Le Conseil constitutionnel a en effet considéré que, si le législateur peut valider un contrat de concession, il doit indiquer le motif précis de cette validation, motif qui n'était pas mentionné dans l'article unique de la loi du 11 décembre 1996. Dès lors, l'article incriminé a été jugé contraire à la Constitution et abrogé.
Ne pensez-vous pas que les dispositions d'exception que vous souhaitez prendre dans cette proposition de loi sont infiniment plus aléatoires que la loi de 1996 que le Conseil constitutionnel vient d'abroger ? Mesurez-vous les risques que vous prenez, en plus d'ouvrir la boîte de Pandore en jetant en pâture aux appétits de groupes multinationaux la construction de stades pour l'Euro 2016 ?
Les enjeux sportifs et financiers, en termes d'investissements, méritent infiniment mieux que ces mesures prises à la va-vite. Un texte d'ensemble comportant des études d'impact et précédé d'une large concertation avec les collectivités concernées aurait été nécessaire. Au lieu de cela, vous piétinez la notion d'intérêt général et vous remettez en cause le modèle français, au profit de normes européennes qui consacrent, en ce domaine comme en d'autres, la « concurrence libre et non faussée », en clair la loi de la jungle du marché, qui fait de l'argent le moteur de tout ce que nous entreprenons.
À force de soumettre au pouvoir de l'argent le football et le sport en général, nous le dévoyons ; nous perdons de vue sa finalité pour le réduire à une logique marchande. Or le sport nous enseigne le respect de l'autre, la justice et l'équité, le sens de l'engagement physique, le travail acharné, l'effort, le sain dépassement de soi-même ; il procure équilibre, bien-être et liberté. À ce titre, il est porteur de valeurs d'humanisme, de générosité et de solidarité.
La France compte près de 172 000 clubs et associations sportives et 13 millions de licenciés, toutes disciplines confondues. Certes, les professionnels sont une consécration du sport de masse, mais nous nous trouvons dans une situation aberrante.
Les structures sportives font appel au bénévolat. Le sport et ses valeurs constituent une réponse à bien des problèmes que connaît notre société. Ces valeurs sont menacées si nous les soumettons à des logiques commerciales. L'argent, le dopage, la corruption en sont les preuves évidentes, trop souvent constatées. Les valeurs du sport ne resteront saines que si la République, l'État et les décideurs publics, à tous les niveaux, veillent à les défendre et à les prémunir contre les prédateurs.

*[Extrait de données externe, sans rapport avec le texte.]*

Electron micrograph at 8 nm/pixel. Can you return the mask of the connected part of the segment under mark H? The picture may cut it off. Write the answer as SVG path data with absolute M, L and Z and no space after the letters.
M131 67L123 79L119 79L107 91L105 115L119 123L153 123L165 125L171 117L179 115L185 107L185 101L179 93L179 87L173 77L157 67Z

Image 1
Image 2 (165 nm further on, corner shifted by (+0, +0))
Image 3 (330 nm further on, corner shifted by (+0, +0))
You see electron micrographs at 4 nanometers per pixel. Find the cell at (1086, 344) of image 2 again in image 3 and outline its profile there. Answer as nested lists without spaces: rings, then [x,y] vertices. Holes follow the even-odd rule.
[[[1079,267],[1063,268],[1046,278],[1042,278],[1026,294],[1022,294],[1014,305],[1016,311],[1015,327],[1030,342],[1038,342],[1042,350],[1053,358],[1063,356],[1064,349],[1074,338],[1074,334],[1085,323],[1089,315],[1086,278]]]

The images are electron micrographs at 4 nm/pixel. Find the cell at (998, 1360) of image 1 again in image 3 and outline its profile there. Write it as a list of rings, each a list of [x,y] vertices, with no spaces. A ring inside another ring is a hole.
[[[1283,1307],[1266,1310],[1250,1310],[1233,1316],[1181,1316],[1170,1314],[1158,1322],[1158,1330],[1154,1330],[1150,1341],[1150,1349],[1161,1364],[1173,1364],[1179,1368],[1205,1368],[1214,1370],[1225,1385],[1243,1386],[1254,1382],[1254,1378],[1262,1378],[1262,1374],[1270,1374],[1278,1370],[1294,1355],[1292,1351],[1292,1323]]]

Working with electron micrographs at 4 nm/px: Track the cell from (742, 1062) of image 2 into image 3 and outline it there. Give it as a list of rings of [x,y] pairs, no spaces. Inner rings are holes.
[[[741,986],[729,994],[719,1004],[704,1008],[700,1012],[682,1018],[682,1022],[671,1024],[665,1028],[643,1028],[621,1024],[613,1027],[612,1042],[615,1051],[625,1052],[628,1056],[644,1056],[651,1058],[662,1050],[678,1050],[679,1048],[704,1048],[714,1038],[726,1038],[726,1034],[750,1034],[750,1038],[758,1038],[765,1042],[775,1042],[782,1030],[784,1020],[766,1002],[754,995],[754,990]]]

Votre proposition de loi foule cette exigence aux pieds. Ce texte expéditif, cette fuite en avant et les dangers qu'elle nous fait courir en permettant une utilisation de l'argent public à des fins mercantiles justifient que ce texte soit renvoyé en commission, car nous n'acceptons pas que le business l'emporte sur le sport populaire. (Applaudissements sur les bancs des groupes GDR et SRC.)